Immunocytochemistry (ICC) / Immunofluorescence analysis at Day 13 To assess the self-patterning stage beyond the characterization by brightfield microscopy, immunofluorescence imaging analysis was performed at day 13. (A) Cells at this stage show abundant expression of the structural cytoskeletal protein expressed in early neurons, beta-3 tubulin (TUBB3 in red) commonly used as an immature neuronal marker (A; DAPI in blue). (B and C) Additionally, cells are immunostained for the early telencephalic marker FOXG1 (B in green; DAPI in blue), and PAX6 (C in red; DAPI in blue). (D) SOX2 is also highly expressed at this stage (D in red) and the progenitor cells also express the intermediate filament NESTIN (D in green). Scale bar corresponds to 20 μm.

Figure 5

qPCR analysis of pluripotency and neuronal markers In order to characterize the derivative cell populations, hESCs collected at the onset of the protocol (Day 0), and cells derived at all 3 time points of the differentiation protocol (i.e., at Day 7, Day 13 and Day 20) were analyzed for specific pluripotency markers (POU5F1, NANOG, SOX2, NES), major neuronal development transcription factors (SOX2, OTX2, FOXG1, NEUROD1) and genes related to cytoskeletal rearrangement during differentiation towards neuronal maturation (NES, VIM, TUBB3 and MAP2) by qRT-PCR. The expression of the pluripotency transcription factors POU5F1 and NANOG decreases to zero already at Day 7, while SOX2 and NES expression increases as hESCs commit to neuronal fate. NES expression decreases at Day 20, consistent with an arising neuronal, non-proliferative cell population of Day 20. Similar expression pattern was observed with FOXG1, one of the earliest telencephalic specific transcription factors. The expression of the transcription factor OTX2, which is known as a regulator of neurogenesis, increases as cells differentiate, promoting their commitment. This increasing pattern of expression from Day 0 to Day 20 is also seen in the expression of the key bHLH enhancer of transcriptional regulators of neurogenesis NEUROD1, the mature dendritic marker MAP2, the neuronal specific TUBB3, and the intermediate filament VIM. For the qPCR analysis we used samples collected from 3 separate experiments (cells collected from one well were considered one sample, 3 samples were collected per experiment, and each sample collected for analysis was run in technical triplicate.) Each value is plotted as a point (average value of technical triplicates), on top of the box plot.

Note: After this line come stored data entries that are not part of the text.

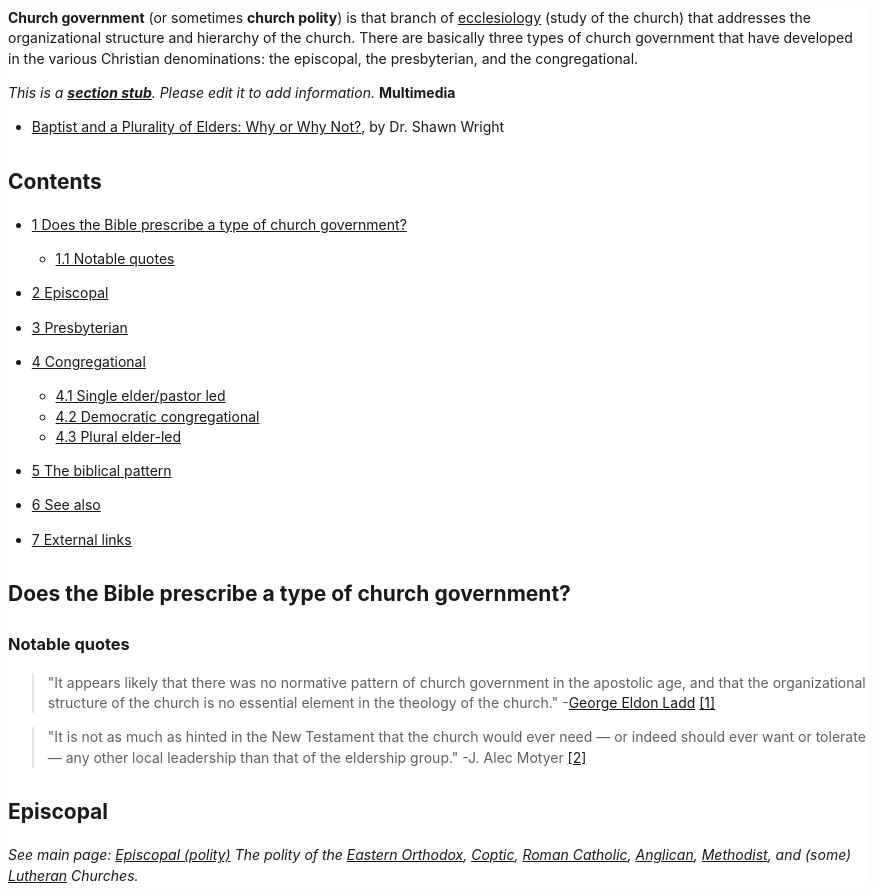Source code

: **Church government** (or sometimes **church polity**) is that
branch of [ecclesiology](Ecclesiology "Ecclesiology") (study of the
church) that addresses the organizational structure and hierarchy
of the church. There are basically three types of church government
that have developed in the various Christian denominations: the
episcopal, the presbyterian, and the congregational.

*This is a **[section stub](http://www.theopedia.com/Category:Theopedia_sectionstubs "Category:Theopedia sectionstubs")**. Please edit it to add information.*
**Multimedia**

-   [Baptist and a Plurality of Elders: Why or Why Not?](http://www.sbts.edu/MP3/spring2006/20060503wright.mp3),
    by Dr. Shawn Wright

## Contents

-   [1 Does the Bible prescribe a type of church government?](#Does_the_Bible_prescribe_a_type_of_church_government.3F)
    -   [1.1 Notable quotes](#Notable_quotes)

-   [2 Episcopal](#Episcopal)
-   [3 Presbyterian](#Presbyterian)
-   [4 Congregational](#Congregational)
    -   [4.1 Single elder/pastor led](#Single_elder.2Fpastor_led)
    -   [4.2 Democratic congregational](#Democratic_congregational)
    -   [4.3 Plural elder-led](#Plural_elder-led)

-   [5 The biblical pattern](#The_biblical_pattern)
-   [6 See also](#See_also)
-   [7 External links](#External_links)

## Does the Bible prescribe a type of church government?

### Notable quotes

> "It appears likely that there was no normative pattern of church
> government in the apostolic age, and that the organizational
> structure of the church is no essential element in the theology of
> the church."
> -[George Eldon Ladd](George_Eldon_Ladd "George Eldon Ladd")
> [[1]](http://www.christiancounterculture.com/40615/settingthingsinorder.html)

> "It is not as much as hinted in the New Testament that the church
> would ever need — or indeed should ever want or tolerate — any
> other local leadership than that of the eldership group." -J. Alec
> Motyer
> [[2]](http://www.christiancounterculture.com/40615/settingthingsinorder.html)

## Episcopal

*See main page: [Episcopal (polity)](Episcopal_(polity) "Episcopal (polity)")*
*The polity of the [Eastern Orthodox](Eastern_Orthodox "Eastern Orthodox"), [Coptic](index.php?title=Coptic&action=edit&redlink=1 "Coptic (page does not exist)"), [Roman Catholic](Roman_Catholic "Roman Catholic"), [Anglican](Anglican "Anglican"), [Methodist](Methodist "Methodist"), and (some) [Lutheran](Lutheran "Lutheran") Churches.*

The box represents 25th to the 75th percentile, and the midline represents the median value, and the line goes from minimum to maximum.

Figure 6

A timeline of differentiation for HS360 hESCs Representative phase contrast images of cells through differentiation (Days 1–20). The images were taken with the EVOS FL microscope, and the scale bar corresponds to 100 μm.

Figure 7

A timeline of differentiation when the protocol was replicated using H9 hESCs Representative phase contrast images of cells through differentiation (Days 1–20). The images were taken with the EVOS FL microscope, and the scale bar corresponds to 100 μm.